------ Source material
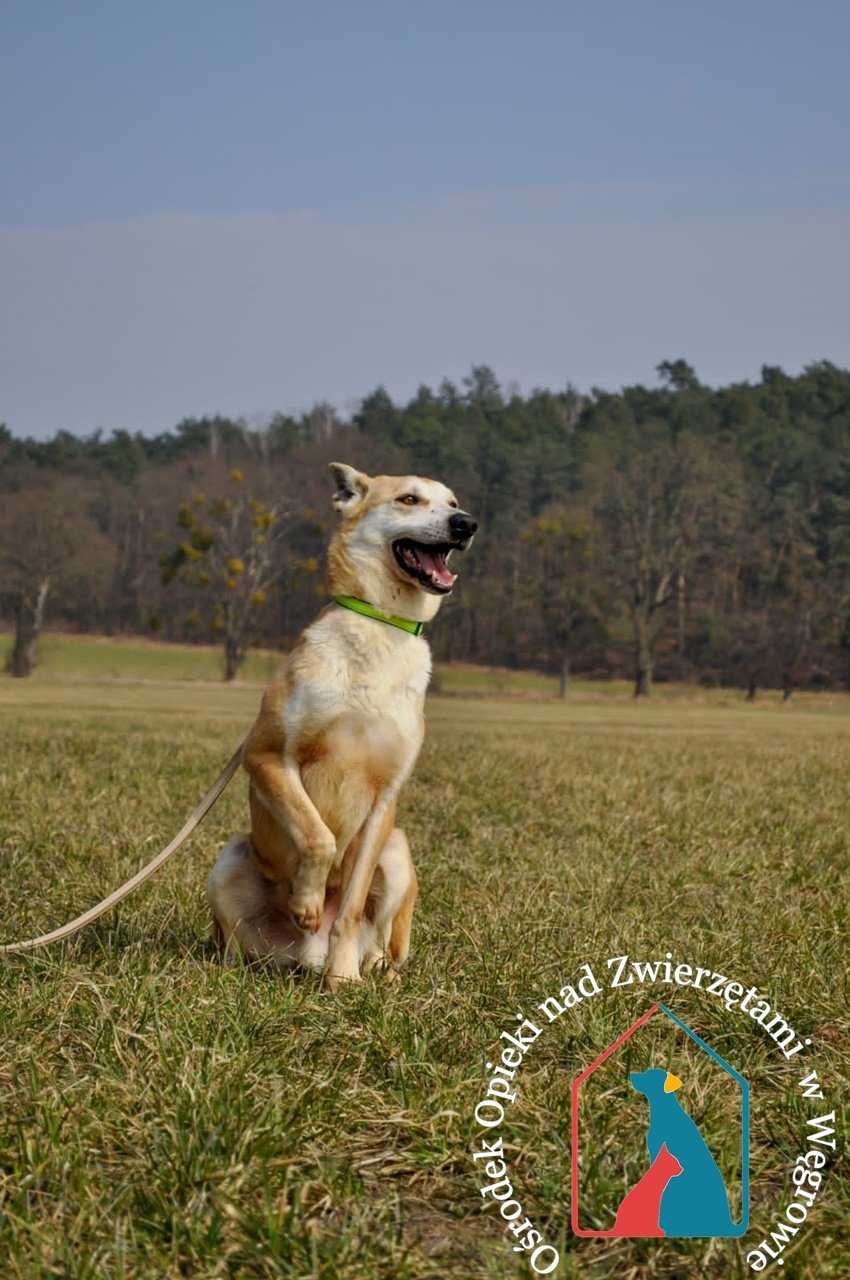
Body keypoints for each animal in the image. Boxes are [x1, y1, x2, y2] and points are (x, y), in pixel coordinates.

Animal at [203, 463, 473, 988]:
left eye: (453, 503)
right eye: (409, 499)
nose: (466, 524)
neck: (382, 623)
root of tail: (302, 956)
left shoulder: (384, 799)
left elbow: (348, 907)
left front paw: (342, 979)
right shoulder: (268, 756)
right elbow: (317, 834)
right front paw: (307, 900)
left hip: (398, 853)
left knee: (386, 945)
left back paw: (373, 972)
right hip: (230, 858)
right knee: (233, 946)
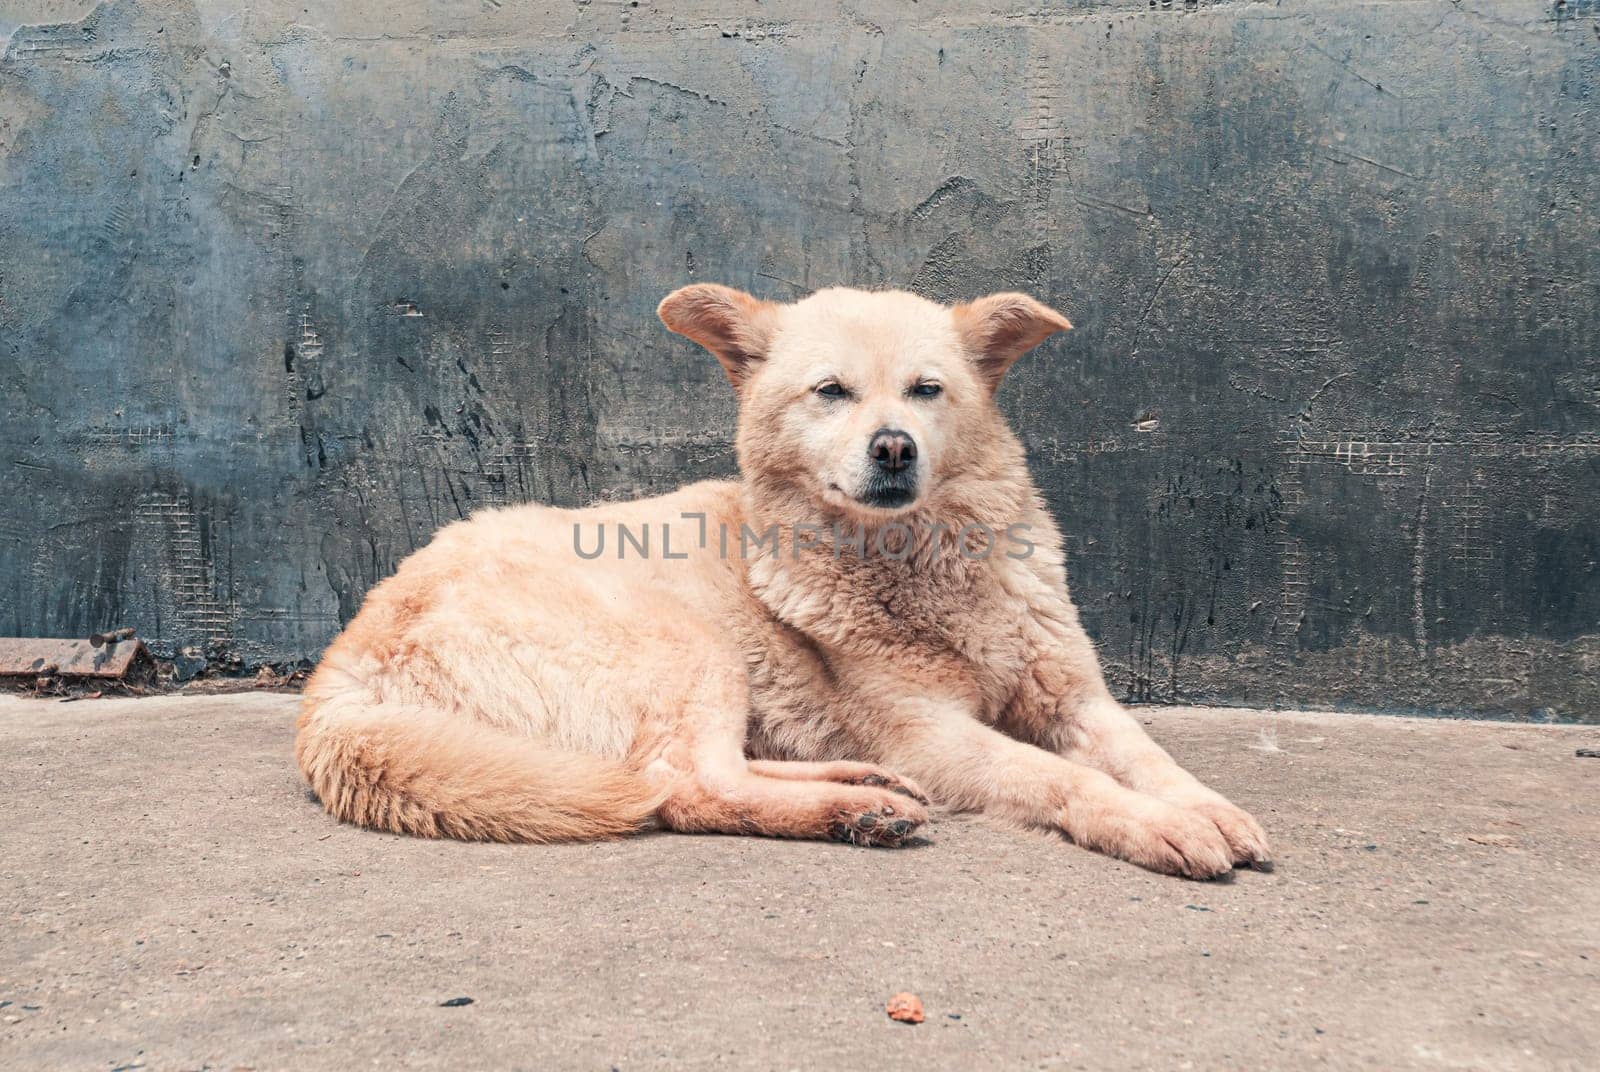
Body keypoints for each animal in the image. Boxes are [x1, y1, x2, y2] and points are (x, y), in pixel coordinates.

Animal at [294, 288, 1267, 883]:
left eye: (927, 390)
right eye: (830, 392)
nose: (893, 447)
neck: (921, 567)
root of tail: (342, 667)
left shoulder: (1075, 699)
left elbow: (1151, 757)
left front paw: (1208, 808)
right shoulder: (939, 738)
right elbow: (1064, 778)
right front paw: (1158, 825)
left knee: (707, 767)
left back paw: (860, 787)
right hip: (688, 644)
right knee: (687, 787)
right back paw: (854, 809)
------------
Task objective: Your output should be the lines above from the one that contains "right knee: (233, 946)" through the one that contains "right knee: (687, 787)", word for word, with pictures left out.

Finished task:
right knee: (233, 946)
Body keypoints for each animal in the image. Boxes are [x1, y1, x2, y2] and points are (x, y), in pixel coordinates.

Animal at [294, 288, 1267, 883]:
left eye: (927, 390)
right eye: (830, 392)
nose: (893, 447)
neck: (921, 567)
root of tail: (342, 667)
left shoulder: (1075, 699)
left elbow: (1151, 757)
left front paw: (1208, 808)
right shoulder: (939, 738)
right elbow: (1064, 778)
right front paw: (1158, 825)
left knee: (707, 767)
left back paw: (860, 787)
right hip: (688, 644)
right knee: (687, 787)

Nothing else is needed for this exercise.